The appointment of Emmerson Mnangagwa as successor to long-time president Robert Mugabe could signal a change in Zimbabwe’s fortunes – if ease of doing business is improved. Charlotte Adlung reports.

Investors will be taking a closer look at Zimbabwe after the recent resignation of long-standing president Robert Mugabe. A once-functioning southern African economy, Zimbabwe promises a return to its status as a sound and solid frontier market space following a coup-that-wasn’t-a coup.

Semantics aside, Emmerson Mnangagwa’s inauguration as Zimbabwe’s new leader brings with it the potential to turn the country’s economy around. Its decline, as a result of stratospheric inflation, was such that Zimbabwe’s Reserve Bank had to issue Z$1000bn notes.

“The transition from Mr Mugabe to Mr Mnangagwa could mark a major and positive shift and put Zimbabwe back on the foreign investor radar,” said Hasnain Malik, head of equity research at Exotix Capital, an investment bank with a frontier and emerging markets specialism.

FDI into Zimbabwe could revive the country’s economic fortunes, and investor confidence will be essential. Ease of doing business will be key to potential investors looking for opportunity in Zimbabwe.

The presidency’s own website is mindful of the pressing need to create a positive business environment for both local and international entrepreneurs. The ZIM Asset Blue Print 2013-2018, launched by Zanu PF after the last election and now in its fourth year, said: “When we look at our competitiveness, we see that we have a skilled population and a relatively well-developed infrastructure but we are not receiving the FDI flows that we expect, hence the need to reform in order to reduce the cost of business and also to ensure that we have clearer investment policies that facilitate investment.”
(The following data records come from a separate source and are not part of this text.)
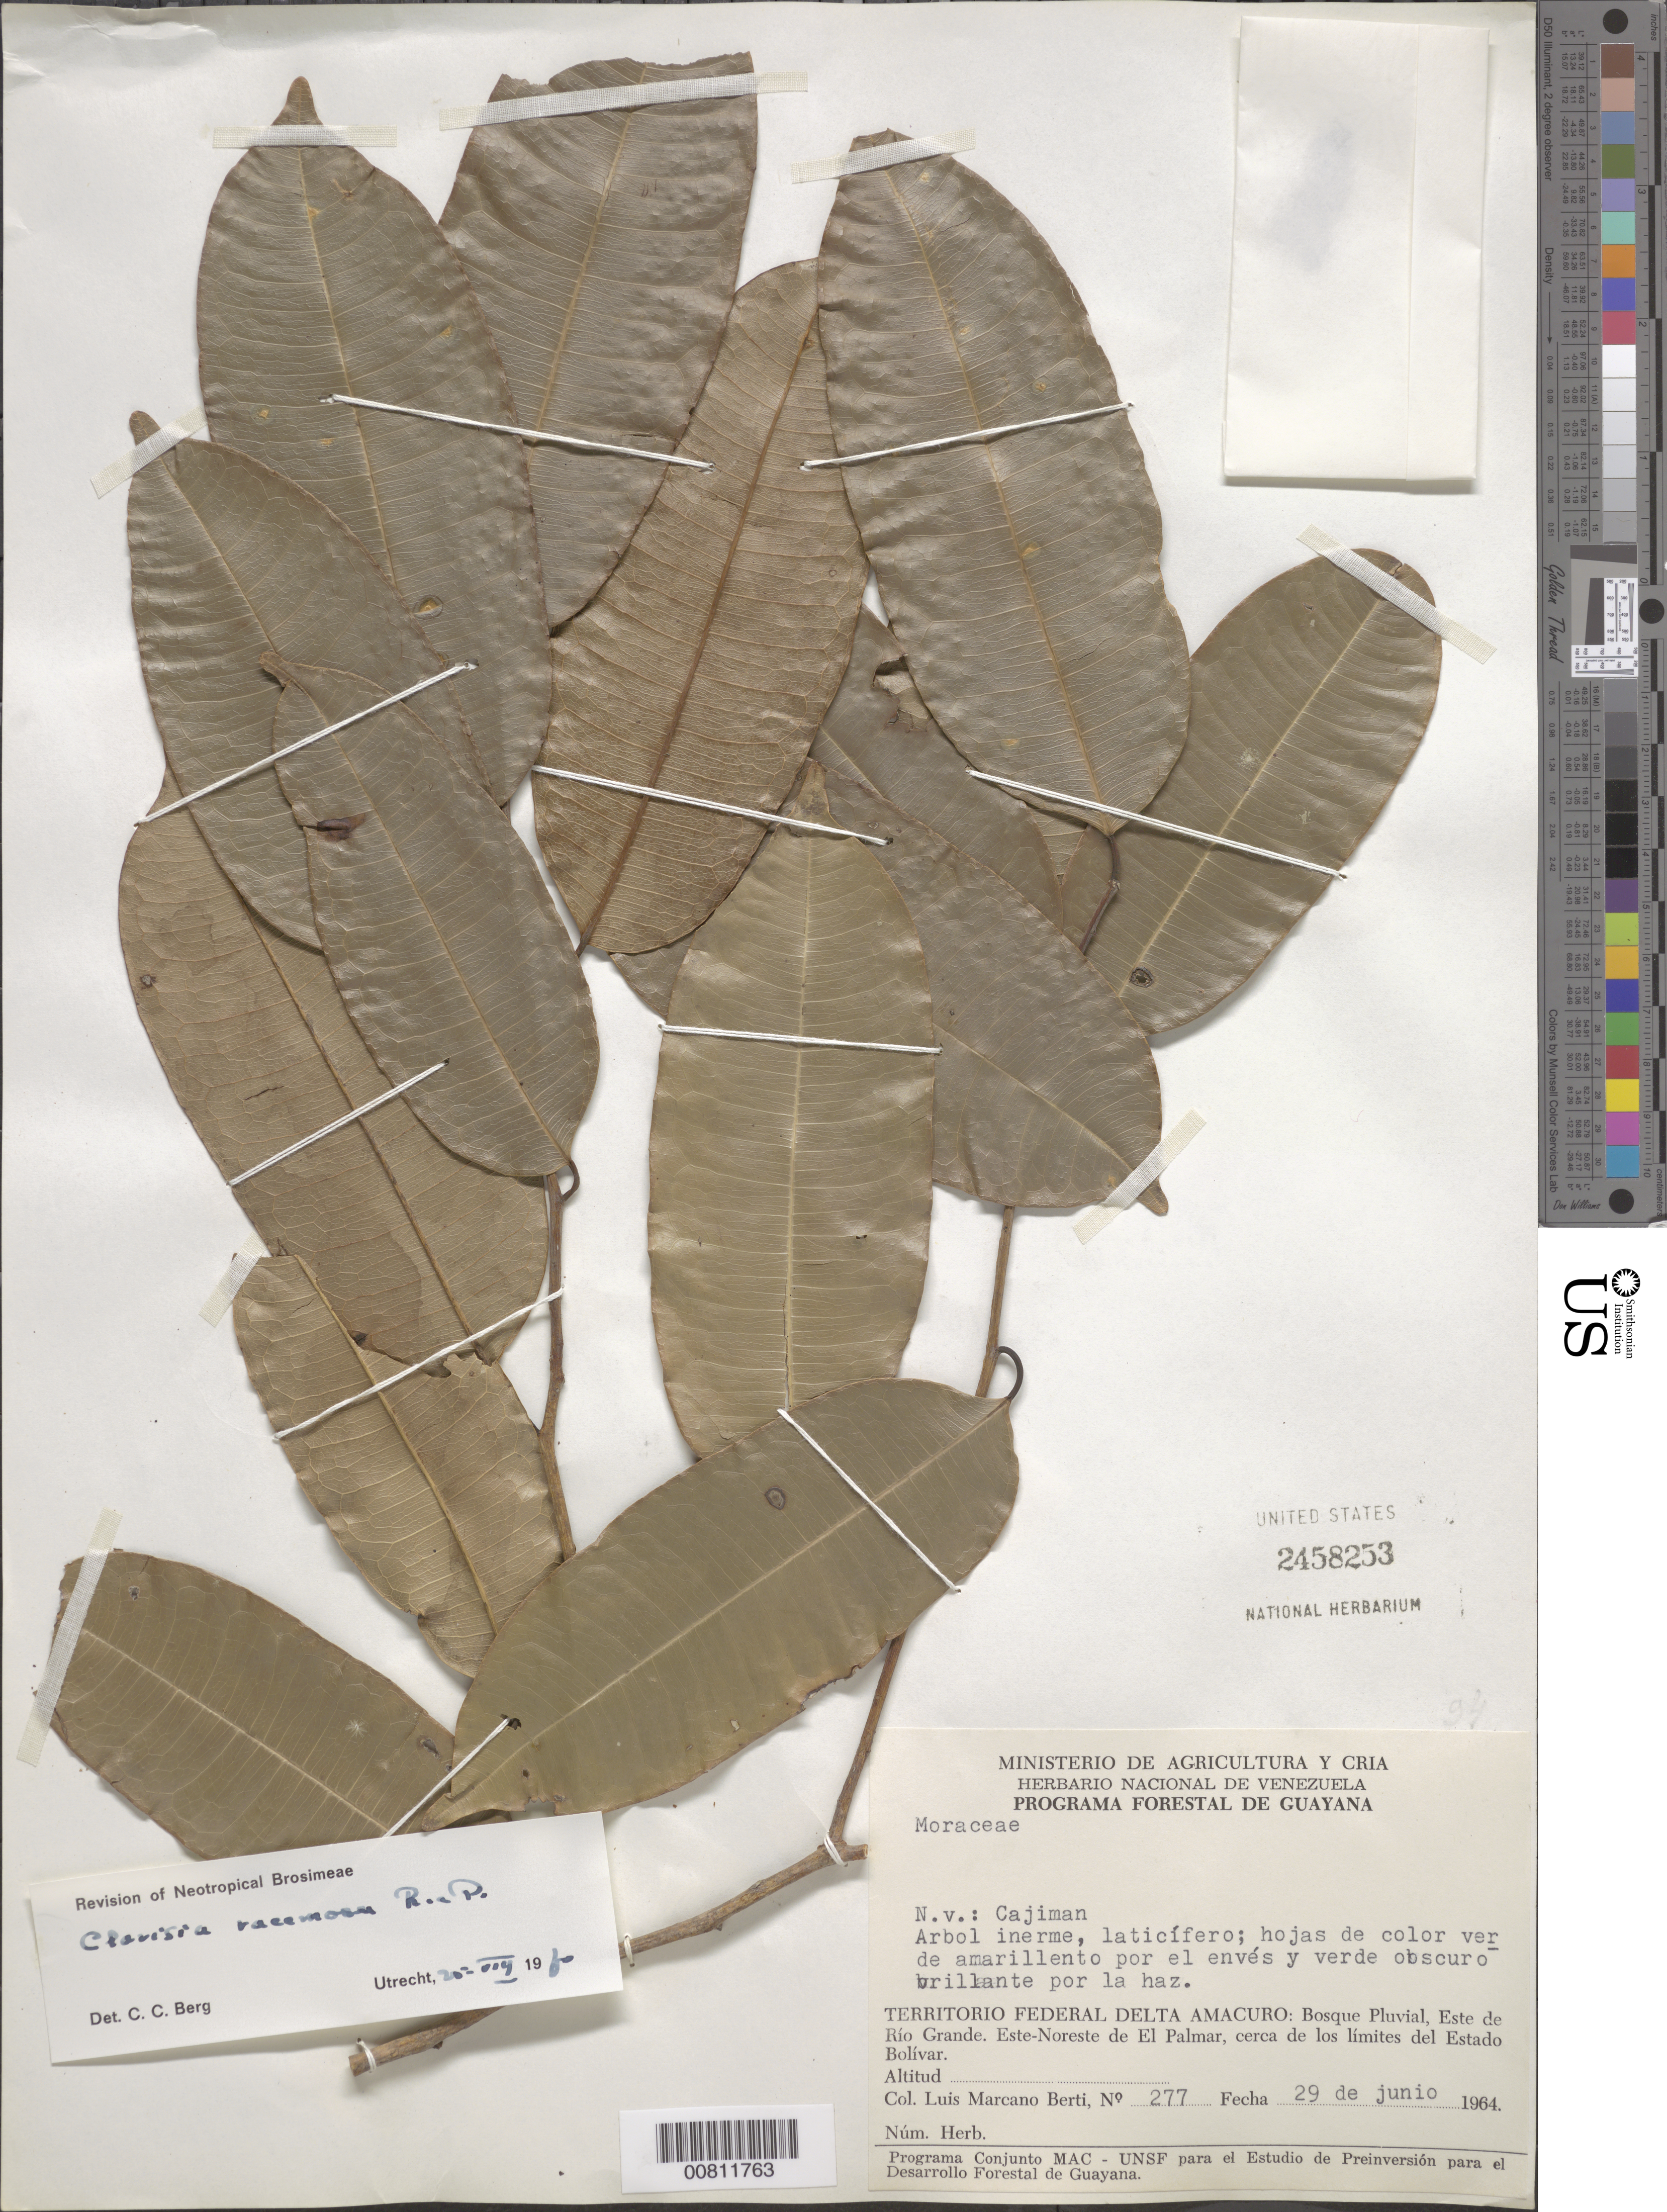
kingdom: Plantae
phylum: Tracheophyta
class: Magnoliopsida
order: Rosales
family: Moraceae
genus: Clarisia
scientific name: Clarisia racemosa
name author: Ruiz & Pav.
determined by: Berg, C. C.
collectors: L. Marcano-Berti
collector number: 277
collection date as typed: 29-Jun-64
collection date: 1964-06-29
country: Venezuela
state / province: Delta Amacuro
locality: Este de Río Grande, ENE de El Palmar, cerca de los limites del Estado Bolívar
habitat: Bosque pluvial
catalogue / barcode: US 2458253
The World Bank’s data from June 2017 ranks Zimbabwe at 159th out of 180 countries for ease of doing business. “Many of the ingredients of a great frontier market are in place in Zimbabwe: human capital, infrastructure, natural resources and diaspora," said Mr Malik.

Mr Mnangagwa’s presidency has given assurances that a peaceful political transition will develop. Of equal import will be how the economy expands from its current stagnant condition. Zimbabwe’s central bank, the Reserve Bank, on its website said: “The lower supply of US dollars (foreign dollars) is attributable mainly to limited access to foreign finance, declining foreign investor confidence which has reduced capital flows.”

The African Development Bank’s economic outlook for Zimbabwe is that the economy “has experienced cash shortages owing to rising informality, fiscal revenue underperformance, declining capital inflows and export receipts, a high fiscal and public indebtedness; external imbalances and capital flight”.

Old Mutual is one of southern Africa’s longest established asset managers. In its October 2017 monthly economic brief, it reported: “The IMF classifies Zimbabwe among countries in a ‘fragile situation’, citing the need for political stability as well as reforms on governance, public debt and exchange rate frameworks.”